Puzzava, là dentro, tipo sudore e alito pesante e aceto
umano. Muffa e sporcizia come marchi a fuoco nel bagno,
vestiti rigidi buttati sulle piastrelle. In camera da letto c’erano solo un materasso per terra e un groviglio di lenzuola
lise e ingiallite. Programmi delle corse accartocciati e sparsi sulla moquette come fiori tagliati.
A faccia in giù sulla moquette, vicino al letto, c’era una
foto incorniciata. La tirai su: una donna con i capelli castani e un ragazzino, tutti e due abbastanza carini, sorridenti,
gli occhi raggianti. Sembrava vecchia di qualche anno. Si
vedeva dai capelli e dai vestiti della donna, e la carta era di
un tipo più spesso rispetto a quella che si vedeva di solito
a quei tempi, aveva una consistenza coriacea, e sembrava
che le facce col tempo si fossero sbiadite un po’. Me la portai nel soggiorno, tirai via un cartone di pizza da una sedia e mi misi a sedere. Guardai la fotografia e poi l’appartamento. Ci avevo vissuto, in posti così.
Studiai i sorrisi nella fotografia.
E poi qualcosa mi passò vicino, una sensazione o un frammento di consapevolezza, ma non riuscii a capire cosa fosse.
La sensazione di qualcosa che una volta avevo saputo, o provato, un ricordo che non aveva intenzione di tornare alla luce.
Continuai a cercare, a tastoni, ma non riuscii ad afferrarlo.
Lo sentivo vicino, però.
La luce che filtrava attraverso le tende mi si riversava addosso in strisce da prigione vecchio stile.
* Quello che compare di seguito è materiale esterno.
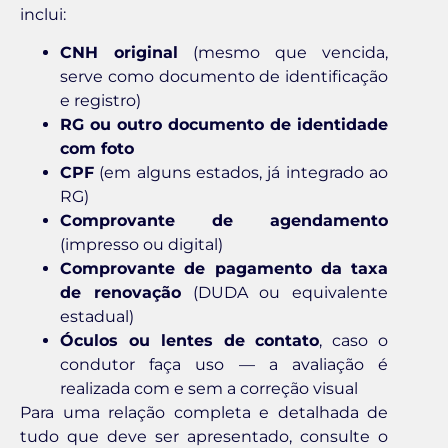
inclui:
CNH original
(mesmo que vencida,
serve como documento de identificação
e registro)
RG ou outro documento de identidade
com foto
CPF
(em alguns estados, já integrado ao
RG)
Comprovante de agendamento
(impresso ou digital)
Comprovante de pagamento da taxa
de renovação
(DUDA ou equivalente
estadual)
Óculos ou lentes de contato
, caso o
condutor faça uso — a avaliação é
realizada com e sem a correção visual
Para uma relação completa e detalhada de
tudo que deve ser apresentado, consulte o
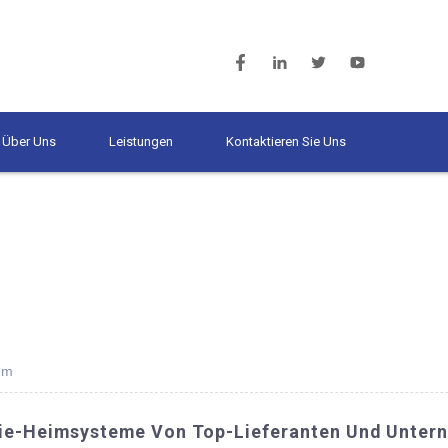
Über Uns
Leistungen
Kontaktieren Sie Uns
em
rie-Heimsysteme Von Top-Lieferanten Und Unter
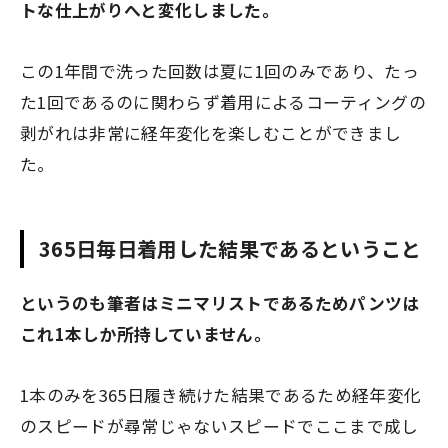
トな仕上がりへと変化しました。
この1年間で洗った回数は夏に1回のみであり、たっ
た1回であるのに関わらず着用によるコーティングの
剥がれは非常に経年変化を楽しむことができまし
た。
365日毎日着用した結果であるということ
というのも筆者はミニマリストであるためパンツは
これ1本しか所持していません。
1本のみを365日履き続けた結果であるため経年変化
のスピードが尋常じゃないスピードでここまで成し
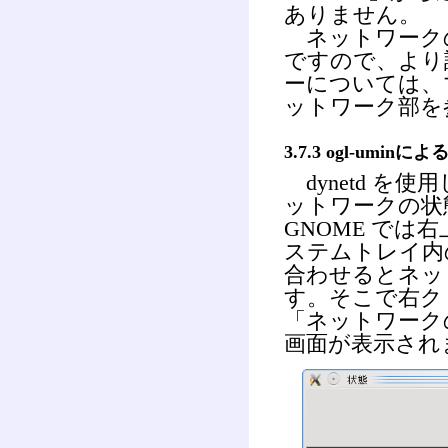
ありません。
ネットワーク
ですので、より
ーについては、
ットワーク部を
3.7.3 ogl-u
dynetd を
ットワークの状
GNOME では
ステムトレイ内
合わせるとネッ
す。そこで右ク
「ネットワーク
画面が表示され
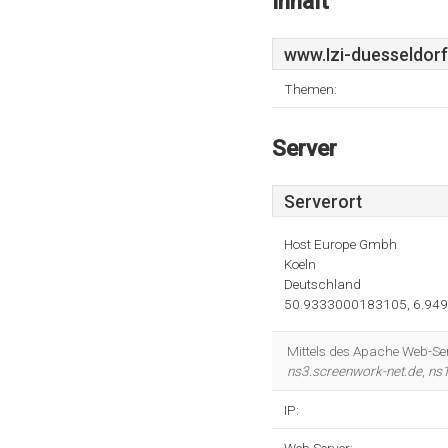
Inhalt
www.Izi-duesseldorf
Themen:
Server
Serverort
Host Europe Gmbh
Koeln
Deutschland
50.9333000183105, 6.94
Mittels des Apache Web-Ser
ns3.screenwork-net.de
,
ns1
IP:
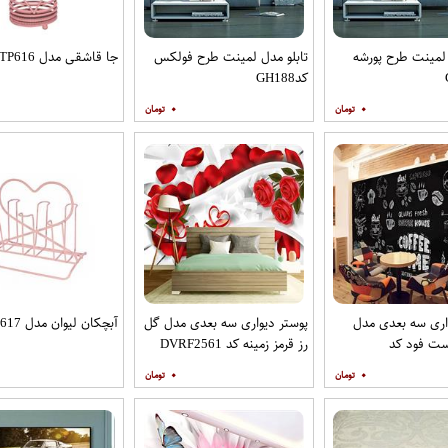
 لمینت طرح پورشه
تابلو مدل لمینت طرح فولکس
جا قاشقی مدل TP616
کدGH188
۰
۰
اری سه بعدی مدل
پوستر دیواری سه بعدی مدل گل
آبچکان لیوان مدل TP617
ت فود کد
رز قرمز زمینه کد DVRF2561
D
۰
۰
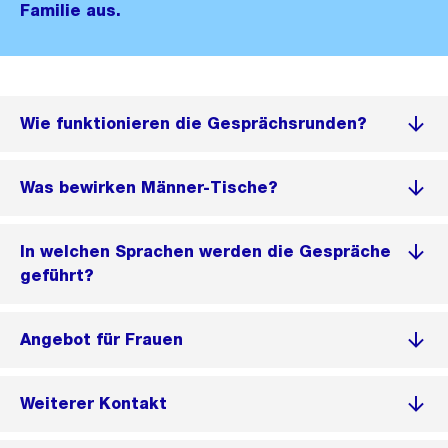
Familie aus.
Wie funktionieren die Gesprächsrunden?
Was bewirken Männer-Tische?
In welchen Sprachen werden die Gespräche
geführt?
Angebot für Frauen
Weiterer Kontakt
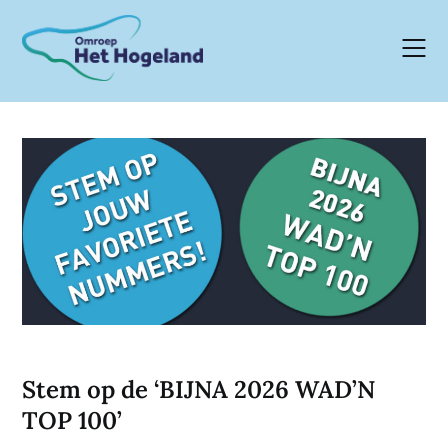
Skip
to
content
Stem op de ‘BIJNA 2026 WAD’N
TOP 100’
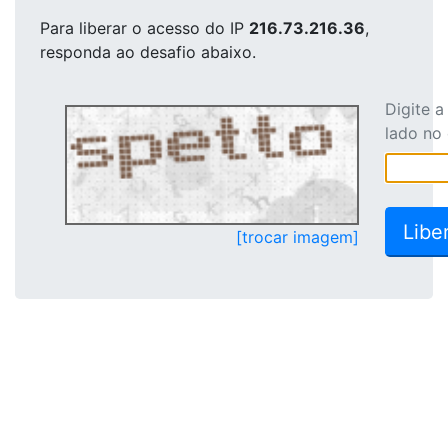
Para liberar o acesso
do IP
216.73.216.36
,
responda ao desafio abaixo.
Digite 
lado no
[trocar imagem]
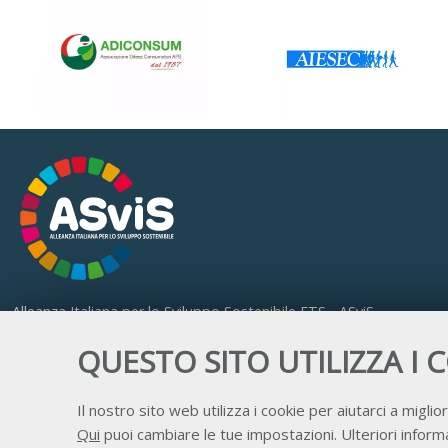
Alleanza Italiana per lo Sviluppo Sostenibile ETS - ASviS
Via Farini 17, 00185 Roma
QUESTO SITO UTILIZZA I 
C.F. 97893090585 P.IVA 14610671001
Il nostro sito web utilizza i cookie per aiutarci a miglior
Qui
puoi cambiare le tue impostazioni. Ulteriori informa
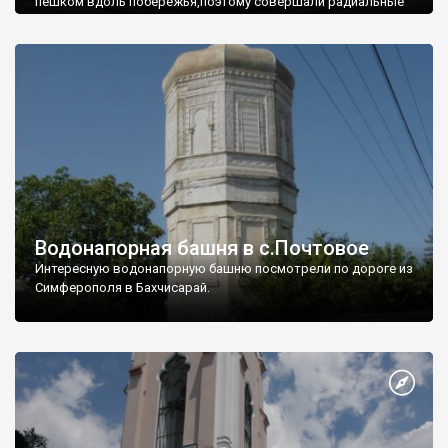
пешком вдоль побережья,поэтому совершали радиальные
вылазки из Оленевки.
Водонапорная башня в с.Почтовое
Интересную водонапорную башню посмотрели по дороге из
Симферополя в Бахчисарай.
Aspettai un bel
po’ su quella sedia, ma il tizio non si fece mai vedere. E visto quello che sarebbe successo dopo, sono arrivato a considerare il tempo passato ad aspettarlo come una linea di
demarcazione nelle nostre vite, la sua e la mia.
Un momento nel quale le cose sarebbero potute andare
in un modo, prima che andassero in un altro.